Over the last few decades, CVS Pharmacy has become a ubiquitous part of the American landscape. According to CVS, the vast majority of Americans have a CVS store within driving distance of their home. However, that will all be changing because CVS has just announced that they will be closing down about 900 poor-performing stores in an effort to bolster their bottom line and focus on the stores that are delivering as much value as possible to customers across the country.

The 900 stores will close over a span of three years. Instead of putting their money into being the neighborhood convenience store, CVS wants to focus more on providing healthcare to customers. That’s why they will be promoting their HealthHUBs and Minute Clinic locations to people who are looking for affordable alternatives to expensive healthcare visits like going to the emergency room or the doctor’s office.

CVS announced its decision to close 900 stores as a result of its effort to focus more on healthcare and the growing demand for digital experiences. In total, the company will close about 10 percent of its 10,000 stores. They will close 300 stores per year until they reach the 900 mark. CVS plans to close the first three hundred stores beginning in spring 2022.

The company hopes to place employees who work at the stores affected by the closure at other store locations or elsewhere in the company. The business does not want to force its hard-working employees onto the street and would rather transfer them to another post within the national company.

Although CVS is planning to put more of its attention into the digital needs of customers over the next few years, the retail pharmacy chain’s CEO, Karen Lynch, said that stores would continue to play a vital role in the business operations of CVS.

“Our retail stores are fundamental to our strategy and who we are as a company,” Lynch said in a news release. “We remain focused on the competitive advantage provided by our presence in thousands of communities across the country, which complements our rapidly expanding digital presence.”
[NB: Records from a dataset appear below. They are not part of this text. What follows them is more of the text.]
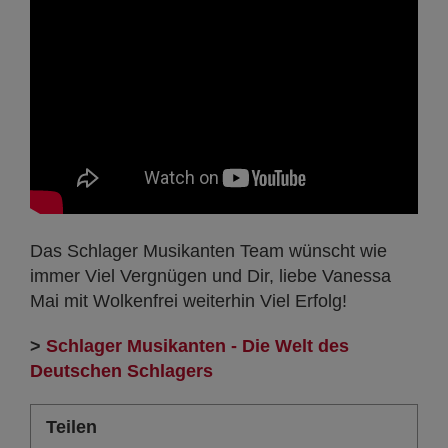
Das Schlager Musikanten Team wünscht wie
immer Viel Vergnügen und Dir, liebe Vanessa
Mai mit Wolkenfrei weiterhin Viel Erfolg!
>
Schlager Musikanten - Die Welt des
Deutschen Schlagers
Teilen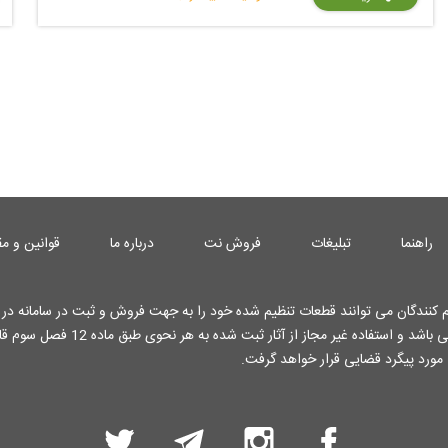
راهنما
تبلیغات
فروش نت
درباره ما
قوانین و مق
کنندگان می توانند قطعات تنظیم شده خود را به جهت فروش و ثبت در سامانه در ا
کارشناسان وب سایت قرار دهند . تمامی حقوق این وب سایت محفوظ می باشد و استفاده غیر م
 مورد پیگرد قضایی قرار خواهد گرفت.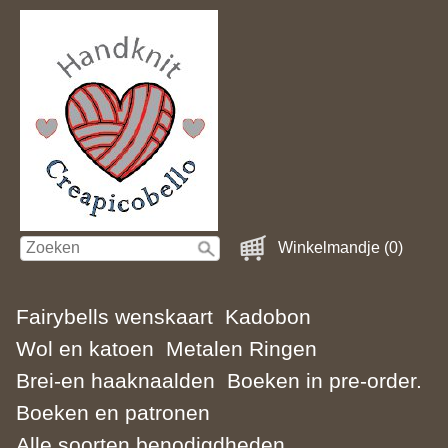
Winkelmandje (0)
Fairybells wenskaart
Kadobon
Wol en katoen
Metalen Ringen
Brei-en haaknaalden
Boeken in pre-order.
Boeken en patronen
Alle soorten benodigdheden.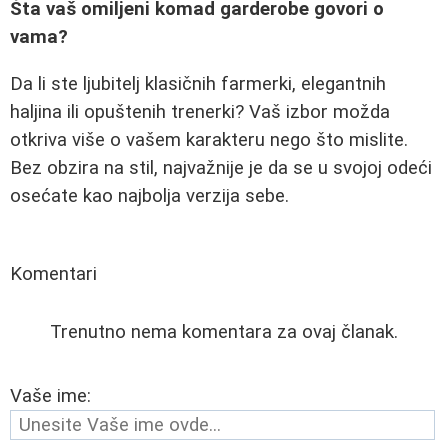
Šta vaš omiljeni komad garderobe govori o
vama?
Da li ste ljubitelj klasičnih farmerki, elegantnih
haljina ili opuštenih trenerki? Vaš izbor možda
otkriva više o vašem karakteru nego što mislite.
Bez obzira na stil, najvažnije je da se u svojoj odeći
osećate kao najbolja verzija sebe.
Komentari
Trenutno nema komentara za ovaj članak.
Vaše ime: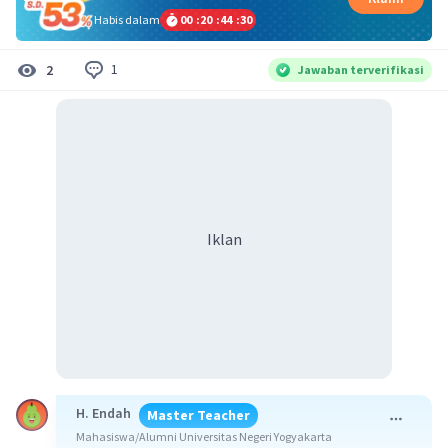
Habis dalam
00
:
20
:
44
:
30
1
2
Jawaban terverifikasi
Iklan
H. Endah
Master Teacher
Mahasiswa/Alumni Universitas Negeri Yogyakarta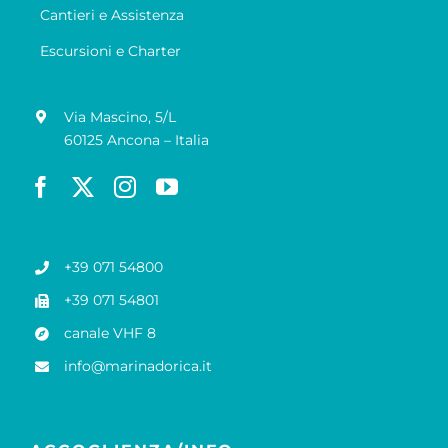
Cantieri e Assistenza
Escursioni e Charter
Via Mascino, 5/L
60125 Ancona – Italia
+39 071 54800
+39 071 54801
canale VHF 8
info@marinadorica.it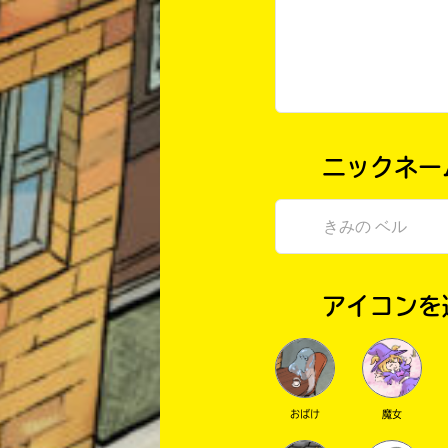
ニックネー
アイコンを
おばけ
魔女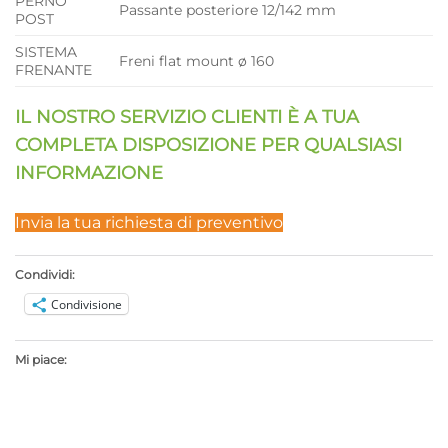
PERNO
Passante posteriore 12/142 mm
POST
SISTEMA
Freni flat mount ø 160
FRENANTE
IL NOSTRO SERVIZIO CLIENTI È A TUA
COMPLETA DISPOSIZIONE PER QUALSIASI
INFORMAZIONE
Invia la tua richiesta di preventivo
Condividi:
Condivisione
Mi piace: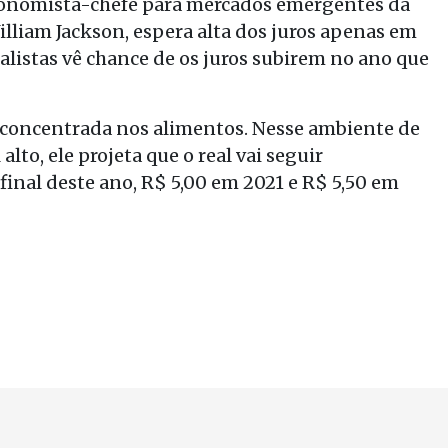
conomista-chefe para mercados emergentes da
illiam Jackson, espera alta dos juros apenas em
listas vê chance de os juros subirem no ano que
 é concentrada nos alimentos. Nesse ambiente de
alto, ele projeta que o real vai seguir
final deste ano, R$ 5,00 em 2021 e R$ 5,50 em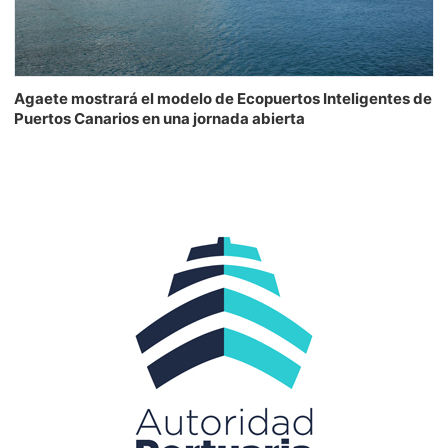
Agaete mostrará el modelo de Ecopuertos Inteligentes de
Puertos Canarios en una jornada abierta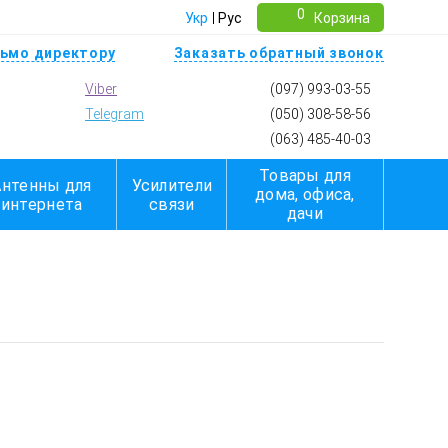
0
Укр
Рус
Корзина
ьмо директору
Заказать обратный звонок
Viber
(097) 993-03-55
Telegram
(050) 308-58-56
(063) 485-40-03
Товары для
Антенны для
Усилители
дома, офиса,
интернета
связи
дачи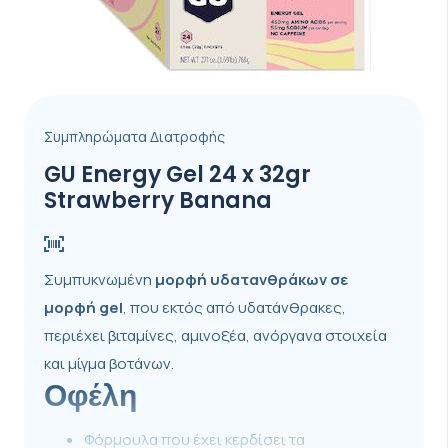
Συμπληρώματα Διατροφής
GU Energy Gel 24 x 32gr
Strawberry Banana
Συμπυκνωμένη
μορφή
υδατανθράκων σε
μορφή gel
, που εκτός από υδατάνθρακες,
περιέχει βιταμίνες, αμινοξέα, ανόργανα στοιχεία
και μίγμα βοτάνων.
Οφέλη
Φόρμουλα που έχει κερδίσει τα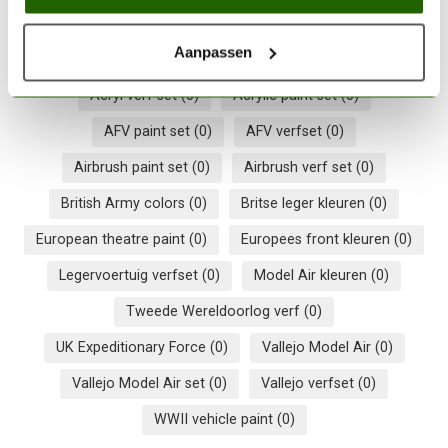
Aanpassen
17ml paint pots
(0)
17ml verfpotjes
(0)
Acryl verf set
(0)
Acrylic paint set
(0)
AFV paint set
(0)
AFV verfset
(0)
Airbrush paint set
(0)
Airbrush verf set
(0)
British Army colors
(0)
Britse leger kleuren
(0)
European theatre paint
(0)
Europees front kleuren
(0)
Legervoertuig verfset
(0)
Model Air kleuren
(0)
Tweede Wereldoorlog verf
(0)
UK Expeditionary Force
(0)
Vallejo Model Air
(0)
Vallejo Model Air set
(0)
Vallejo verfset
(0)
WWII vehicle paint
(0)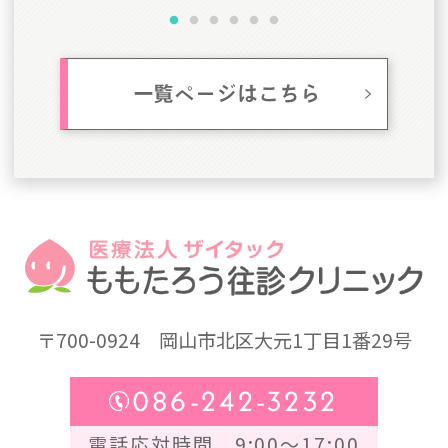
一覧ページはこちら
〒700-0924
岡山市北区大元1丁目1番29号
086-242-3232
電話応対時間 9:00～17:00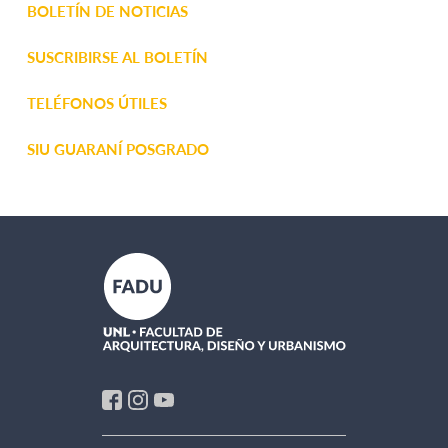
BOLETÍN DE NOTICIAS
SUSCRIBIRSE AL BOLETÍN
TELÉFONOS ÚTILES
SIU GUARANÍ POSGRADO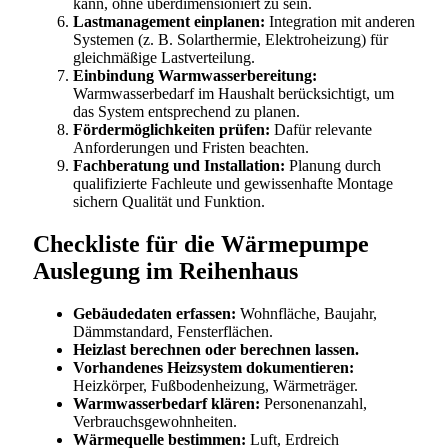
kann, ohne überdimensioniert zu sein.
Lastmanagement einplanen:
Integration mit anderen
Systemen (z. B. Solarthermie, Elektroheizung) für
gleichmäßige Lastverteilung.
Einbindung Warmwasserbereitung:
Warmwasserbedarf im Haushalt berücksichtigt, um
das System entsprechend zu planen.
Fördermöglichkeiten prüfen:
Dafür relevante
Anforderungen und Fristen beachten.
Fachberatung und Installation:
Planung durch
qualifizierte Fachleute und gewissenhafte Montage
sichern Qualität und Funktion.
Checkliste für die Wärmepumpe
Auslegung im Reihenhaus
Gebäudedaten erfassen:
Wohnfläche, Baujahr,
Dämmstandard, Fensterflächen.
Heizlast berechnen oder berechnen lassen.
Vorhandenes Heizsystem dokumentieren:
Heizkörper, Fußbodenheizung, Wärmeträger.
Warmwasserbedarf klären:
Personenanzahl,
Verbrauchsgewohnheiten.
Wärmequelle bestimmen:
Luft, Erdreich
Industry experts like Neil Saunders, managing director of GlobalData, are not surprised that CVS will be closing stores. He even went so far as to call the store closure a problem that CVS created itself because it has “neglected stores for far too long and has pushed some of them into the downward spiral of irrelevance.”

He added, “The retail side of CVS’s business is shabby. Too many stores are stuck in the past with bad lighting, depressing interiors, messy merchandising, and a weak assortment of products. They are not destinations or places where people go out of anything other than necessity.”

Because of the poor quality of some of its stores, CVS lost customers to Target and Sephora, among other retailers. If CVS hopes to get their customers back, Saunders said they had better quickly clean things up.

“Their future relies on proper investments being made in both retail and healthcare services,” he said. “And it is no good simply investing in health services if the environment in which they are presented is poor: consumers have a choice and will simply take their business elsewhere.”